Cours d’école et parcs privés
Autre tendance à l’œuvre : la porosité entre espace vert public et privé tend à s’amplifier dans les projets d’aménagement. Les collectivités sont ainsi de plus en plus nombreuses à rendre accessible des espaces verts privés ou semi-privés à leurs habitants, conscientes des bienfaits que ces derniers peuvent avoir sur leurs administrés. C’est le cas des cours d’école par exemple, mais aussi de parcs privés.
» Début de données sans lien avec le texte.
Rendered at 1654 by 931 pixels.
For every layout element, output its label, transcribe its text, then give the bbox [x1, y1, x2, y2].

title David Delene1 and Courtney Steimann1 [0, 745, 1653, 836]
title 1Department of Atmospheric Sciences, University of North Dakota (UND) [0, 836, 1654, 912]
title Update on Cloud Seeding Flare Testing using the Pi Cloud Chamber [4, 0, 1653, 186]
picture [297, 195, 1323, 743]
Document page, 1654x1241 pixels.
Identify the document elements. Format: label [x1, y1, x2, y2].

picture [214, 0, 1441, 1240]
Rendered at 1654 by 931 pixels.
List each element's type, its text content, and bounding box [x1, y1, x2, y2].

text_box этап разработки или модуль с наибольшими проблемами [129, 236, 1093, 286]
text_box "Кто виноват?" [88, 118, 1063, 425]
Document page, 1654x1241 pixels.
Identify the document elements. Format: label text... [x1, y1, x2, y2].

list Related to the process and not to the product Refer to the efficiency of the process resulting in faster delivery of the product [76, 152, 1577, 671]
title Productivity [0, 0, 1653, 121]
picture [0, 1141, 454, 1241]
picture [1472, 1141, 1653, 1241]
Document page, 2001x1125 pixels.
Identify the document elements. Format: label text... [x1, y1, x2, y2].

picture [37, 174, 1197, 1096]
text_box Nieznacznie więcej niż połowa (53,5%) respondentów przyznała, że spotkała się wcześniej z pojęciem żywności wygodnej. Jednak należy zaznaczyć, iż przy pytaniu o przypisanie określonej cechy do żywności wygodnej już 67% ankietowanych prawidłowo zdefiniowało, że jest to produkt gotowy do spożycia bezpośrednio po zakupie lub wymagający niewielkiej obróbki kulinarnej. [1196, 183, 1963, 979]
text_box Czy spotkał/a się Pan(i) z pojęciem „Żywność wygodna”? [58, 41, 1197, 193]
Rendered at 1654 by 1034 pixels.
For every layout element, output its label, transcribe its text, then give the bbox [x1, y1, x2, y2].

L’un des derniers exemples en date est celui du parc de la villa Windsor dans le bois de Boulogne, ouvert au public depuis 2024 suite à un appel à projet lancé par la ville de Paris. Ou encore d’Annemasse (Haute-Savoie), qui a souhaité sanctuariser les espaces verts et les espaces non construits au sein de son PLU. Ceux-ci sont de facto classés en zone naturelle, sauf pour les espaces non construits déjà artificialisés. La mairie a également racheté des terrains auprès de propriétaires privés. La villa privée Tiberghien devait ainsi initialement être démolie et remplacée par un nouveau programme de bâtiments. La collectivité est intervenue pour acheter la parcelle, où un parc public a vu le jour en 2015. Plus récemment, le parc Mila Racine a vu le jour en 2022. La ville a négocié avec le promoteur pour acquérir 6280 m2 d’espaces verts sur la partie arrière du terrain qui a été racheté par ce dernier.